The signal processing community is very into machine learning. Although I am not sure of the implications of this fact, this intersection already produced very interesting results – such as Smaragdis et al.’s work. Lots of papers related to deep learning were presented. Although in many cases people were naively applying DNN or LSTMs to a new problem, there also was (of course) amazing work with inspiring ideas – I highlight some:
- Koizumi et al. propose using reinforcement learning for source separation. This work introduces how to use reinforcement learning for audio signal processing.
- Ewert et al. propose using a variant of dropout that can be used to induce models to learn specific structures by using information from weak labels.
- Ting-Wei et al. propose doing frame-level predictions with a fully convolutional model that also uses gaussian kernel filters (first introduced by them) trained with clip-level annotations in a weakly-supervised learning setup.
It was also funny to see how IBM (keynote) and Microsoft (Xiong et al.) openly fight for having the best performing automatic speech recognition system. However, the take away message from their presentations is: “Fuse the predictions of different deep architectures. You can achieve supra-human performance if you have enough data and you keep the list of different architectures long”. I wonder if they can approach it differently: What about using directly waveforms? Or embedding domain knowledge to the architectures so that these are speech specific?
Audio-set, what aims to be audio’s ImageNet, was released during the conference. Now it is time to dig into it and time will tell how this dataset affects our community. Researchers from the same lab (Harshey et al.) presented a CNN model based on computer-vision architectures for sound classification. It was announced that they will: (i) release the trained model, and (ii) upload features extracted with previously mentioned model for all Audio-set.
I also noticed that approaches guiding the learning process of deep models with well-stablished signal processing ideas – such as ours: Pons et al. or Ewert et al. – , were well-received by the community. ICASSP folks will construct solid bridges between signal processing wisdom and machine learning.
Finally, I want to highlight the missing ones: very (very!) few papers were using modern generative models – ie. Wavenet (none) or GANs (ie. Chang et al. and Kaneko et al.) – and no conclusive work was presented using waveforms as front-end.
The location was so cool: New Orleans rocks! Passionate research discussions happened at Frenchman Street – surrounded by jazz.
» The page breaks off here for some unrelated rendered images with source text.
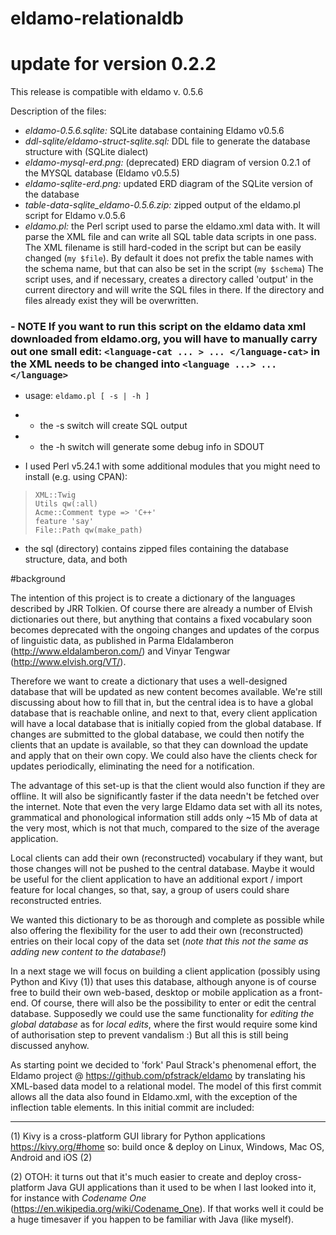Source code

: # eldamo-relationaldb

# update for version 0.2.2
This release is compatible with eldamo v. 0.5.6

Description of the files:

- *eldamo-0.5.6.sqlite:* SQLite database containing Eldamo v0.5.6 
- *ddl-sqlite/eldamo-struct-sqlite.sql:* DDL file to generate the database structure with (SQLite dialect)
- *eldamo-mysql-erd.png:* (deprecated) ERD diagram of version 0.2.1 of the MYSQL database (Eldamo v0.5.5)
- *eldamo-sqlite-erd.png:* updated ERD diagram of the SQLite version of the database
- *table-data-sqlite_eldamo-0.5.6.zip:* zipped output of the eldamo.pl script for Eldamo v.0.5.6
- *eldamo.pl:* the Perl script used to parse the eldamo.xml data with. It will parse the XML file and can write all SQL table data scripts in one pass.
The XML filename is still hard-coded in the script but can be easily changed (`my $file`). By default it does not prefix the table names with the schema name, but that can also be set in the script (`my $schema`)
The script uses, and if necessary, creates a directory called 'output' in the current directory and will write the SQL files in there. If the directory and files already exist they will be overwritten. 
### - NOTE If you want to run this script on the eldamo data xml downloaded from eldamo.org, you will have to manually carry out one small edit: `<language-cat ... > ... </language-cat>` in the XML needs to be changed into `<language ...> ... </language>`
- usage: `eldamo.pl [ -s | -h ]`
- - the -s switch will create SQL output 
- - the -h switch will generate some debug info in SDOUT

- I used Perl v5.24.1 with some additional modules that you might need to install (e.g. using CPAN):

>     XML::Twig
>     Utils qw(:all)
>     Acme::Comment type => 'C++'
>     feature 'say'
>     File::Path qw(make_path)

- the sql (directory) contains zipped files containing the database structure, data, and both

#background

The intention of this project is to create a dictionary of the languages described by JRR Tolkien. 
Of course there are already a number of Elvish dictionaries out there, but anything that contains a fixed vocabulary soon becomes deprecated with the ongoing changes and updates of the corpus of linguistic data, as published in Parma Eldalamberon (http://www.eldalamberon.com/) and Vinyar Tengwar (http://www.elvish.org/VT/).

Therefore we want to create a dictionary that uses a well-designed database that will be updated as new content becomes available. 
We're still discussing about how to fill that in, but the central idea is to have a global database that is reachable online, and next to that, every client application will have a local database that is initially copied from the global database. If changes are submitted to the global database, we could then notify the clients that an update is available, so that they can download the update and apply that on their own copy. 
We could also have the clients check for updates periodically, eliminating the need for a notification. 

The advantage of this set-up is that the client would also function if they are offline. It will also be significantly faster if the data needn't be fetched over the internet. Note that even the very large Eldamo data set with all its notes, grammatical and phonological information still adds only ~15 Mb of data at the very most, which is not that much, compared to the size of the average application. 

Local clients can add their own (reconstructed) vocabulary if they want, but those changes will not be pushed to the central database. Maybe it would be useful for the client application to have an additional export / import feature for local changes, so that, say, a group of users could share reconstructed entries. 

We wanted this dictionary to be as thorough and complete as possible while also offering the flexibility for the user to add their own (reconstructed) entries on their local copy of the data set (*note that this not the same as adding new content to the database!*)

In a next stage we will focus on building a client application (possibly using Python and Kivy (1)) that uses this database, although anyone is of course free to build their own web-based, desktop or mobile application as a front-end. 
Of course, there will also be the possibility to enter or edit the central database. Supposedly we could use the same functionality for *editing the global database* as for *local edits*, where the first would require some kind of authorisation step to prevent vandalism :) But all this is still being discussed anyhow. 

As starting point we decided to 'fork' Paul Strack's phenomenal effort, the Eldamo project @ https://github.com/pfstrack/eldamo by translating his XML-based data model to a relational model. The model of this first commit allows all the data also found in Eldamo.xml, with the exception of the inflection table elements. 
In this initial commit are included:




- - - - - - - - - -
(1) Kivy is a cross-platform GUI library for Python applications https://kivy.org/#home so: build once & deploy on Linux, Windows, Mac OS, Android and iOS (2)

(2) OTOH: it turns out that it's much easier to create and deploy cross-platform Java GUI applications than it used to be when I last looked into it, for instance with *Codename One* (https://en.wikipedia.org/wiki/Codename_One). If that works well it could be a huge timesaver if you happen to be familiar with Java (like myself).

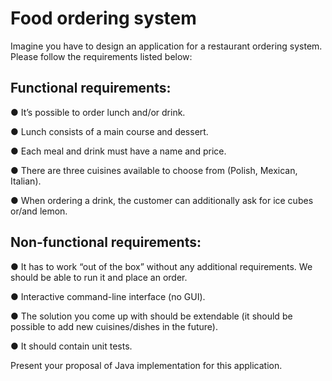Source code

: # Food ordering system
Imagine you have to design an application for a restaurant ordering system. Please follow the requirements listed below:

## Functional requirements:

● It’s possible to order lunch and/or drink.

● Lunch consists of a main course and dessert.

● Each meal and drink must have a name and price.

● There are three cuisines available to choose from (Polish, Mexican, Italian).

● When ordering a drink, the customer can additionally ask for ice cubes or/and lemon.


## Non-functional requirements:

● It has to work “out of the box” without any additional requirements. We should be able to run it and place an order.

● Interactive command-line interface (no GUI).

● The solution you come up with should be extendable (it should be possible to add new
cuisines/dishes in the future).

● It should contain unit tests.

Present your proposal of Java implementation for this application.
Warning! This post is biased towards my interests (deep audio tech). ICASSP is so huge that there is no way one can assist to all presentations. Feel free to suggest any addition to this list. I will be happy to update it with interesting papers I missed!
References:
Smaragdis et al. – A neural network alternative to non-negative audio models.
Koizumi et al. – DNN-based source enhancement self-optimized by reinforcement learning using sound quality measurements.
Ewert et al. – Structured dropout for weak label and multi-instance learning and its application to score-informed souce separation.
Ting-Wei et al. – Weekly-supervised audio event detection using event-specific gaussian filters and fully convolutional networks.
Xiong et al. – The Microsoft 2016 conversational speech recognition system.
Harshey et al. – CNN architectures for large-scale audio classification.
Pons et al. – Designing efficient architectures for modeling temporal features with convolutional neural networks.
Chang et al. – Learning representations of emotional speech with deep convolutional generative adversarial networks.
Kaneko et al. – Generative adversarial network-based postfilter for statistical parametric speech synthesis.